Congratulations, new parents; on top of everything else you’re dealing with, including raging sleep deprivation, there’s a good chance that your bundle of joy has just been bricked. It seems that something called a Snoo, an unbelievably expensive “smart bassinette,” has had its most useful features hidden behind a paywall, and parents are hopping mad. And rightly so; selling something for $1,700 with all the features activated only to pull back two-thirds of them unless the owner coughs up another $20 a month is a little unreasonable. Then again, back in the day we’d have gladly given someone twenty bucks a day if it helped get the kid to sleep, which the Snoo seems to do admirably well. And really, how long is the kid going to be in the thing anyway? Couple of months, tops. What’s another hundred or two when you’ve already spent nearly two grand? Still, we’d love to see someone hack one of these things, or even just do a teardown to see what makes it tick.

Dog lovers, listen up: the dog is OK. But not so much the dog owner’s apartment, as the not-goodest boy managed to burn the place down by gnawing on a lithium-ion battery pack. The entire event, which happened in Tulsa, Oklahoma in May, was captured on a security camera, which shows the moment the playful pup got his first mouthful of nastiness from a tooth penetrating the pack. The speed with which the fire took off is terrifying, but easy to understand since the dog bed where it started was essentially a big pile of tinder. Thankfully, the dog and his co-conspirators noped right out of the house through a doggie door, but it looks like the apartment was a total loss.

Tasks:
1) According to the passage on the Snoo and the battery fire, how did the dog and the others in the apartment get out?
2) Carry on the passage on the Snoo and the battery fire from its last sentence.
The records come from a different source than the passage on the Snoo and the battery fire.

Record extracts:
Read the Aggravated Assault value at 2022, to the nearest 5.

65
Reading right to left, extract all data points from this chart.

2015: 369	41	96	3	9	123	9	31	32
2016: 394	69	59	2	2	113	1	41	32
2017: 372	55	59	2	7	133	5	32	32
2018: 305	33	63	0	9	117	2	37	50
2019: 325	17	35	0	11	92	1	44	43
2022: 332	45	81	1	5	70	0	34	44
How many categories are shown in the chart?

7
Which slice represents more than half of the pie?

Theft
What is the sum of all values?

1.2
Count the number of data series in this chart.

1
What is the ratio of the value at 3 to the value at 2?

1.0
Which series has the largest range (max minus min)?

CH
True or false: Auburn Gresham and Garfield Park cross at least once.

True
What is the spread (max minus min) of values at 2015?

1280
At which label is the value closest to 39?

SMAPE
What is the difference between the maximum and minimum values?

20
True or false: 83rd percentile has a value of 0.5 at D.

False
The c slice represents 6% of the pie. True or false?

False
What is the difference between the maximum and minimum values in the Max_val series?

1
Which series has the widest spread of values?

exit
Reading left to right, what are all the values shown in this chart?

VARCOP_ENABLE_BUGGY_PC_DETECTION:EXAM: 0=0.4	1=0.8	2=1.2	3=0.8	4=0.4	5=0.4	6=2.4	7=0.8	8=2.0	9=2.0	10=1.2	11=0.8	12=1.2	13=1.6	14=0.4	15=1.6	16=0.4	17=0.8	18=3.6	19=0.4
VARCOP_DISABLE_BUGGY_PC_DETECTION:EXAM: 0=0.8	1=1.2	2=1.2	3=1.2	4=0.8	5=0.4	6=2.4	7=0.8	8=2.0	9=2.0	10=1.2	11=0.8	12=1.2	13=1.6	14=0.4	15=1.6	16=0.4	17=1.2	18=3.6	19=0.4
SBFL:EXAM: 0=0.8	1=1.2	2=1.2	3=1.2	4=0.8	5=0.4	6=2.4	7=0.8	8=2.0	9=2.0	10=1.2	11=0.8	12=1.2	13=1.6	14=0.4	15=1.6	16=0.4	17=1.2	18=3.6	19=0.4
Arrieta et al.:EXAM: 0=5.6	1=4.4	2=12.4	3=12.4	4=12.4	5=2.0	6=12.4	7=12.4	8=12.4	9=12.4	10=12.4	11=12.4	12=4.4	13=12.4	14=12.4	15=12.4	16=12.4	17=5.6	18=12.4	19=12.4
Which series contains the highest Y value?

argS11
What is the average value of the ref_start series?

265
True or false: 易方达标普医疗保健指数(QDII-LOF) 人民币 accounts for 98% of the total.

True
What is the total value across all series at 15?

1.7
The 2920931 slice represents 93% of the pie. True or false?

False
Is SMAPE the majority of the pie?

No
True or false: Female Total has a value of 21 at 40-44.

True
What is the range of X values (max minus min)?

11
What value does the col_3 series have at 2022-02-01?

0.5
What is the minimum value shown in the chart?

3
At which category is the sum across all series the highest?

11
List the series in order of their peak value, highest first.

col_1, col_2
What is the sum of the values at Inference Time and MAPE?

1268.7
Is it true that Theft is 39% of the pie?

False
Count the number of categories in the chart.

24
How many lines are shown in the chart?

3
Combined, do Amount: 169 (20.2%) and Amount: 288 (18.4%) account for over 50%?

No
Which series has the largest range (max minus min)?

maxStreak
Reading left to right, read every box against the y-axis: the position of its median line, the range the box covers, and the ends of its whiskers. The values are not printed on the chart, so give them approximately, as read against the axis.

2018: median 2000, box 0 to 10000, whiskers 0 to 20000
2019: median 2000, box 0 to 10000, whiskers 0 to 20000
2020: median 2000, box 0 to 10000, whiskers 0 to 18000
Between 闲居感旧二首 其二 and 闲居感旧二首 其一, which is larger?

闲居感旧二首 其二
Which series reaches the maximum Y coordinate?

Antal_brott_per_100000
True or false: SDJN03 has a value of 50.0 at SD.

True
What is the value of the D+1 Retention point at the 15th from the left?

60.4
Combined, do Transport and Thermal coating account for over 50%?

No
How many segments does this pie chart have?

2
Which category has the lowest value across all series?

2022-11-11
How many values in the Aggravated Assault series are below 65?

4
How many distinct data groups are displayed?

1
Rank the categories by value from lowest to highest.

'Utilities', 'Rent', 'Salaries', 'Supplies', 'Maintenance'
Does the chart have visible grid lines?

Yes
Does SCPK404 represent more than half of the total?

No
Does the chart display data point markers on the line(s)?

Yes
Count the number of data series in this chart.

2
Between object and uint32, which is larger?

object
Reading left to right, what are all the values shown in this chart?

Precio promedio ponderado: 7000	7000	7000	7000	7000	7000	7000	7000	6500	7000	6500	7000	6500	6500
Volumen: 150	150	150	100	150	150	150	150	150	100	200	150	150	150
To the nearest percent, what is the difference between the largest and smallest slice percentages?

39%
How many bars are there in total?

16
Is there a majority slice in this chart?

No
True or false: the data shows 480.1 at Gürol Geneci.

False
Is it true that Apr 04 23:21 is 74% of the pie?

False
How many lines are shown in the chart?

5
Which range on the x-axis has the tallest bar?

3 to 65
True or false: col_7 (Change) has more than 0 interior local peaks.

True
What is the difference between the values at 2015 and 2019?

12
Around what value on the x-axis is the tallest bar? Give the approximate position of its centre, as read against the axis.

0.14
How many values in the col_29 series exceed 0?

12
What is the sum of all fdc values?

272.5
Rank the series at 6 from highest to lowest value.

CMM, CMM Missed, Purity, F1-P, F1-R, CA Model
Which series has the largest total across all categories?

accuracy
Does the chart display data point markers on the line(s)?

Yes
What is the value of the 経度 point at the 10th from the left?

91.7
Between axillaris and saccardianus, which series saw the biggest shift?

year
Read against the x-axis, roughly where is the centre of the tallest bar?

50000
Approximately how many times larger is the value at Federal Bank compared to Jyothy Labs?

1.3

Task-by-task outputs:
1) Through a doggie door.

2)
Have a project that needs a wiring harness? You might want to check out this cool harness designer. We haven’t had much chance to play with it yet, but it seems pretty cool. You select connectors, wire gauges, and lengths, and the app generates a BOM and wiring diagram.

And finally, in another case of the algorithm actually delivering for a change, we found this very good piece on the history of electrical distribution pylons. It’s heavily UK-centric, but that doesn’t get in the way at all. It not only goes over the history of pylons but also delves a bit into their engineering, both electrical and mechanical. As a bonus, it answers some of the questions you might never know you had, like what those little doo-dads attached to the wires near the insulators are.